Updated

North Korea vowed Friday to bolster its atomic arsenal in response to what it called Washington's "hostile" policy, even as a special envoy for President Barack Obama traveled to the region in a bid to draw Pyongyang back to nuclear negotiations.

Envoy Stephen Bosworth, in Beijing before heading Friday to South Korea, said the U.S. is ready and willing to talk directly with Pyongyang.

"The United States reiterates its desire to engage both multilaterally and bilaterally with North Korea," Bosworth told reporters after holding talks with senior Chinese officials Thursday. "We believe very strongly that the solution to the tensions and problems of the area now lies in dialogue and negotiation."

But North Korea dismissed the Obama administration's stance as "unchanged" from a previous policy of hostility toward Pyongyang.

"Nothing would be expected from the U.S., which remains unchanged in its hostility toward its dialogue partner," the North's Foreign Ministry said in a statement carried by state media. The North "will bolster its nuclear deterrent as it has already clarified," it said.

Pyongyang in recent weeks has taken a series of steps flouting its pledge to disarm, quitting international nuclear talks, expelling inspectors and threatening to conduct nuclear and long-range missile tests. The North also claimed it had restarted its Yongbyon nuclear facilities to harvest weapons-grade plutonium.

The statement Friday cited Washington's denunciation of North Korea's April 5 rocket launch and support for a U.N. Security Council censure as evidence of the Obama administration's hostility. The statement further noted joint military drills between the U.S. and South Korea.

Secretary of State Hillary Rodham Clinton said earlier that Washington's goal is to get North Korea back into the disarmament process, but warned that it would be a difficult job.

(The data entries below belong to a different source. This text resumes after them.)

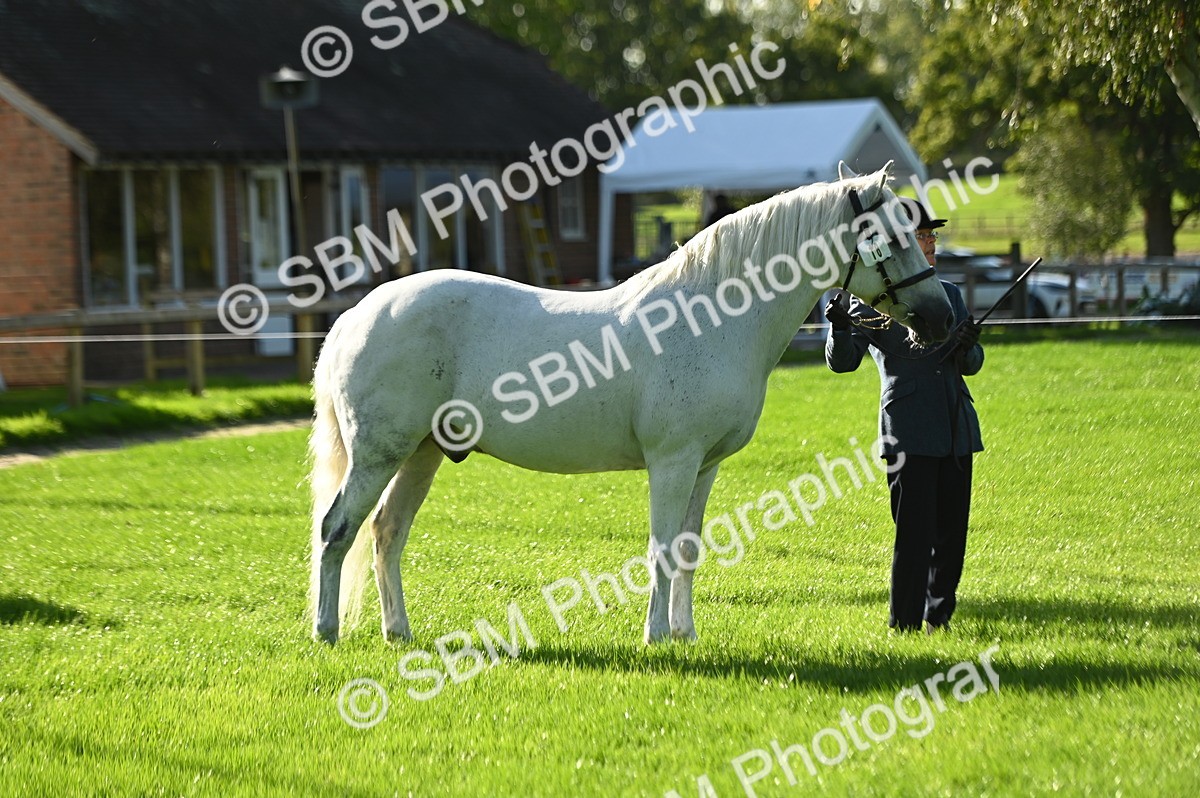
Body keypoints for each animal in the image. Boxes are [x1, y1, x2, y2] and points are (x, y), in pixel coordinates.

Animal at [308, 161, 954, 645]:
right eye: (891, 237)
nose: (942, 319)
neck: (711, 317)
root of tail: (356, 315)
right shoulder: (672, 462)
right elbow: (662, 548)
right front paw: (655, 637)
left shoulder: (704, 466)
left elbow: (689, 548)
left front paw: (685, 633)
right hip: (379, 454)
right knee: (337, 529)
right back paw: (326, 631)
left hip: (422, 453)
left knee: (387, 533)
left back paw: (398, 632)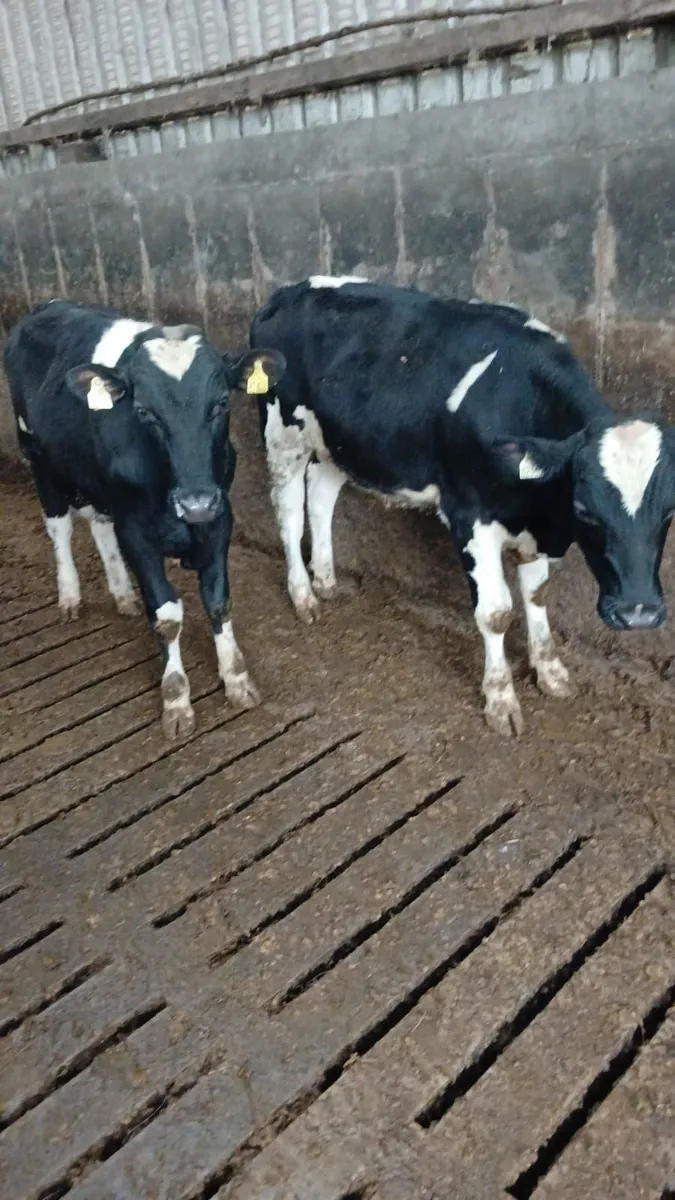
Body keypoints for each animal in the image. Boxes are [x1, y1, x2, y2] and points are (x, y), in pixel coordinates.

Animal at [5, 300, 285, 739]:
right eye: (144, 412)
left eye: (221, 402)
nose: (195, 502)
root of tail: (48, 306)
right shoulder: (136, 532)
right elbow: (166, 617)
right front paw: (176, 699)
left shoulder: (219, 517)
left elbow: (219, 602)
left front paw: (237, 679)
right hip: (37, 456)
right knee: (59, 526)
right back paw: (69, 596)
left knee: (98, 524)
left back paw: (122, 594)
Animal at [250, 277, 675, 736]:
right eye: (584, 509)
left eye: (670, 511)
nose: (638, 614)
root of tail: (287, 291)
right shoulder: (471, 518)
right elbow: (496, 613)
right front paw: (501, 701)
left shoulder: (536, 528)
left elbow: (537, 596)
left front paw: (551, 671)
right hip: (281, 432)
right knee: (290, 513)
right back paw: (303, 595)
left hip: (341, 442)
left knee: (321, 495)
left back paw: (326, 580)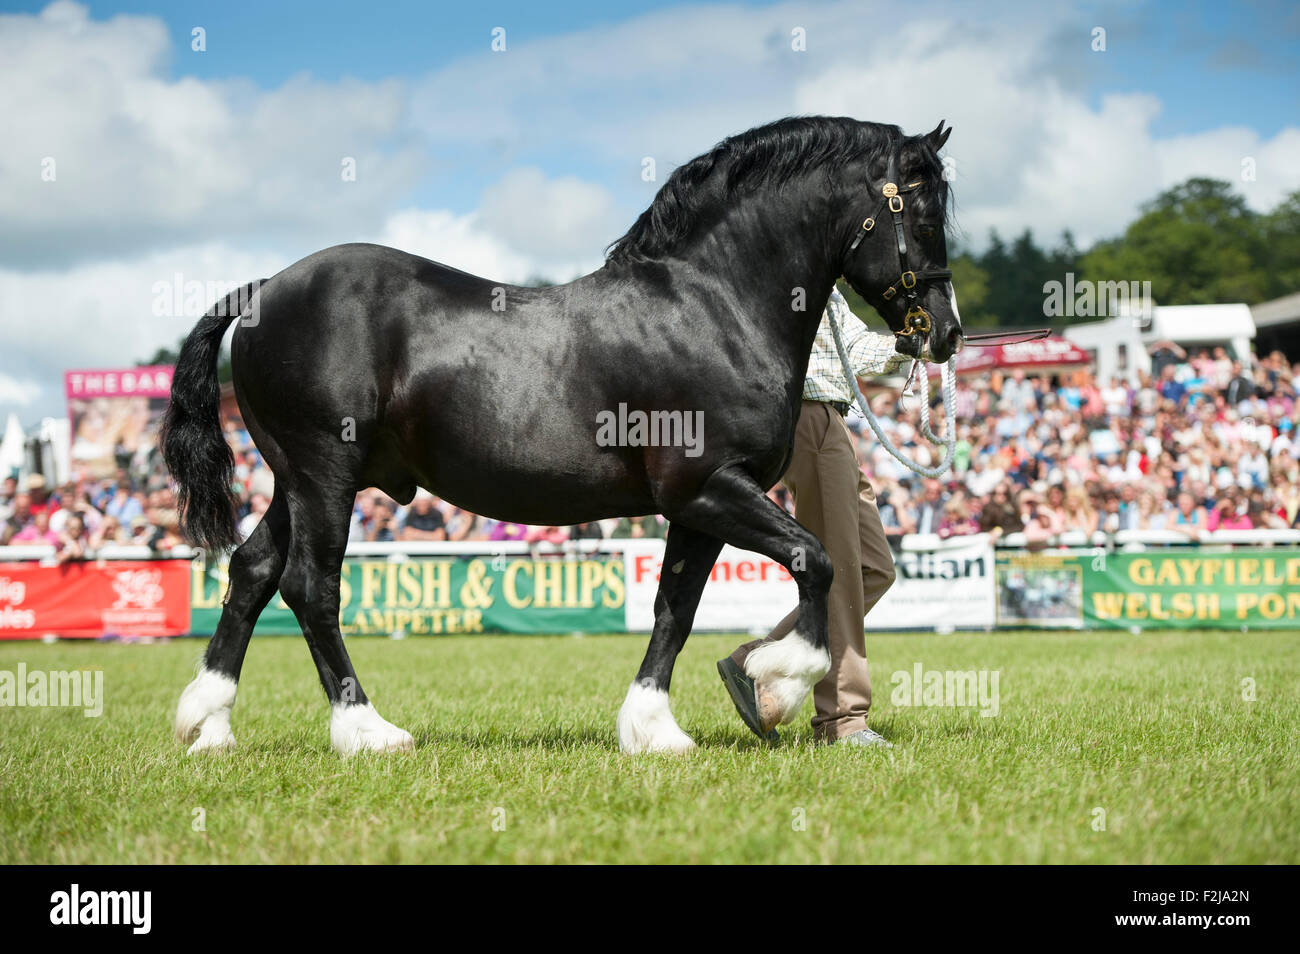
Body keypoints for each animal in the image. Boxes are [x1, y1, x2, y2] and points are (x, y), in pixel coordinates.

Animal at [162, 115, 961, 753]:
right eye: (923, 217)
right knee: (311, 586)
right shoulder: (707, 488)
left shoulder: (697, 506)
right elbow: (814, 561)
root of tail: (263, 291)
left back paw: (209, 726)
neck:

"We may have to show some patience before that is achieved," she told reporters after talks with Russian Foreign Minister Sergey Lavrov, whose trip to Pyongyang last month produced little progress in efforts to get the North back to the negotiating table.

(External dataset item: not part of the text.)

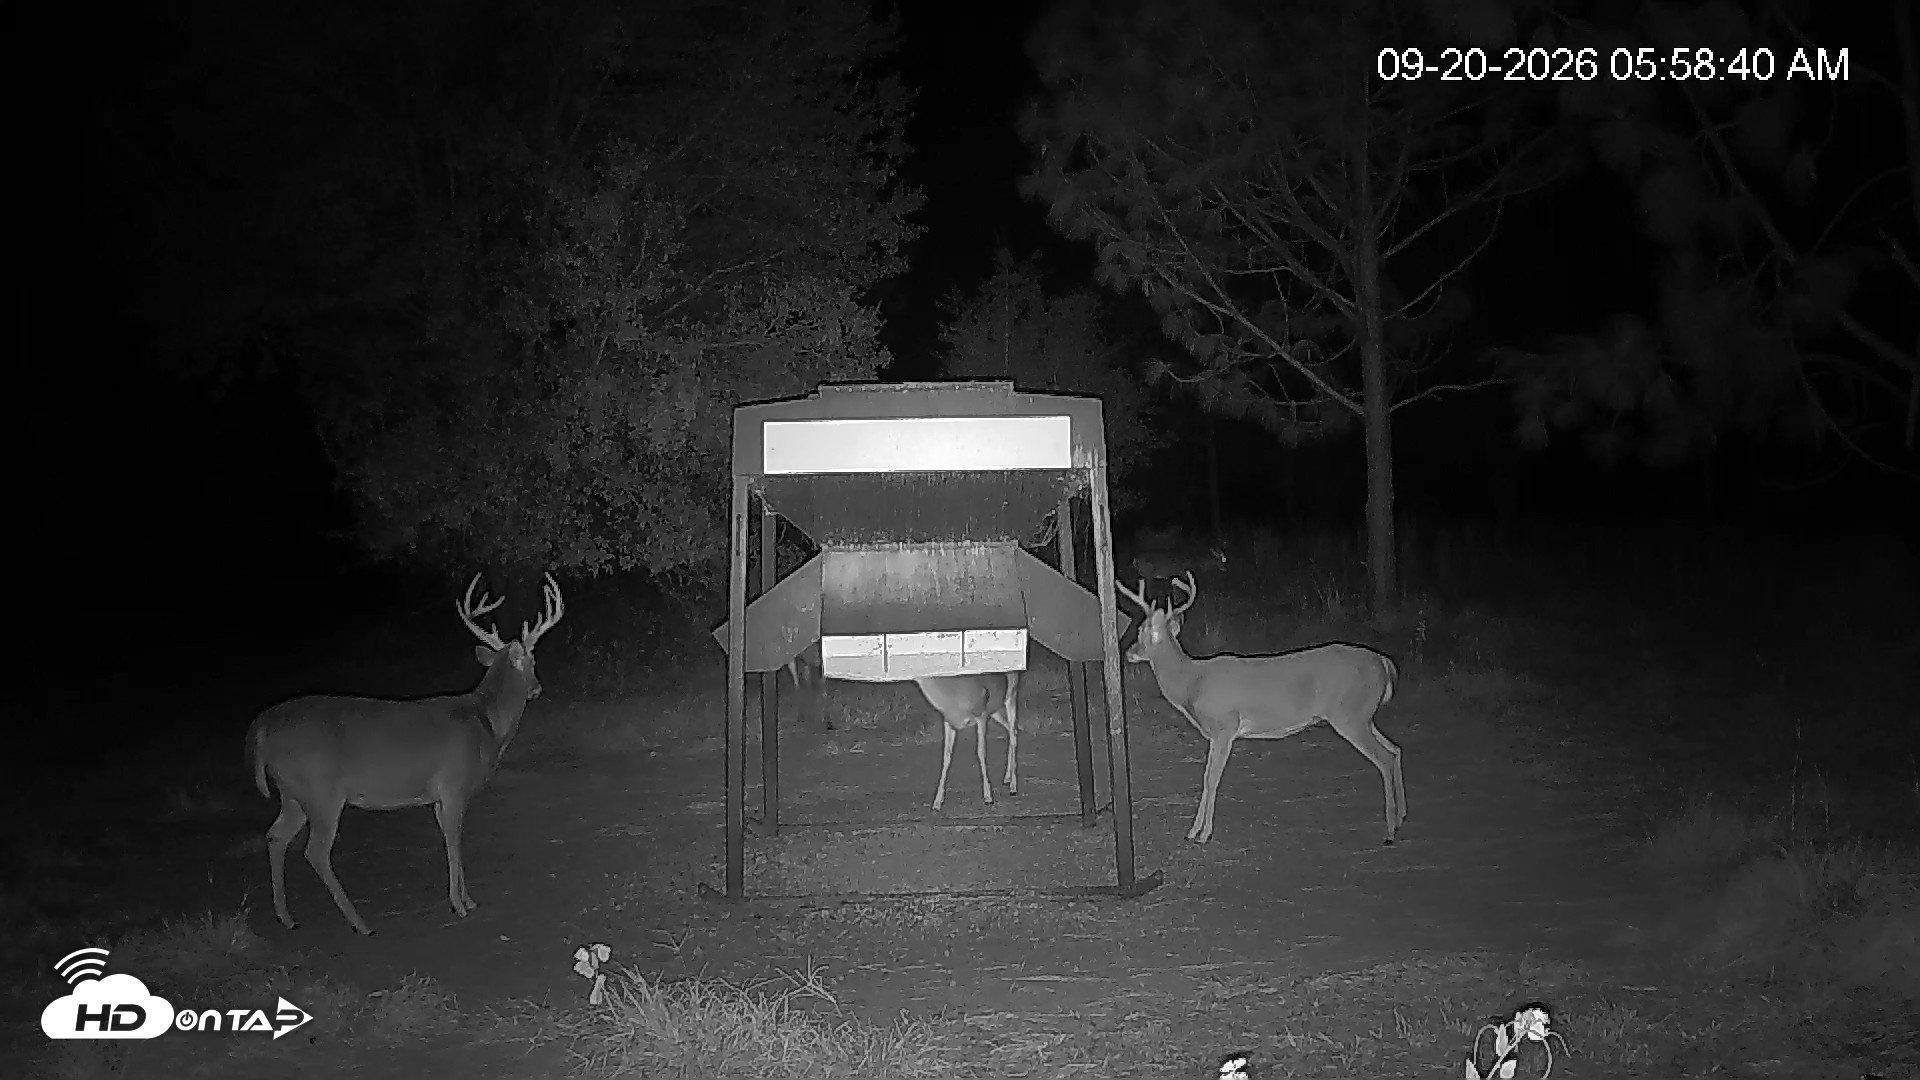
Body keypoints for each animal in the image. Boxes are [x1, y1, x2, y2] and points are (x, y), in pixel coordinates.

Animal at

Under a 2007 deal, North Korea agreed to disable its main nuclear complex in Yongbyon north of Pyongyang in return for 1 million tons of fuel oil and other concessions.

In June, Pyongyang blew up the cooling tower there in a dramatic show of its commitment to denuclearization.

But disablement came to halt a month later as Pyongyang wrangled with Washington over how to verify its past atomic activities. The latest round of talks in December failed to push the process forward.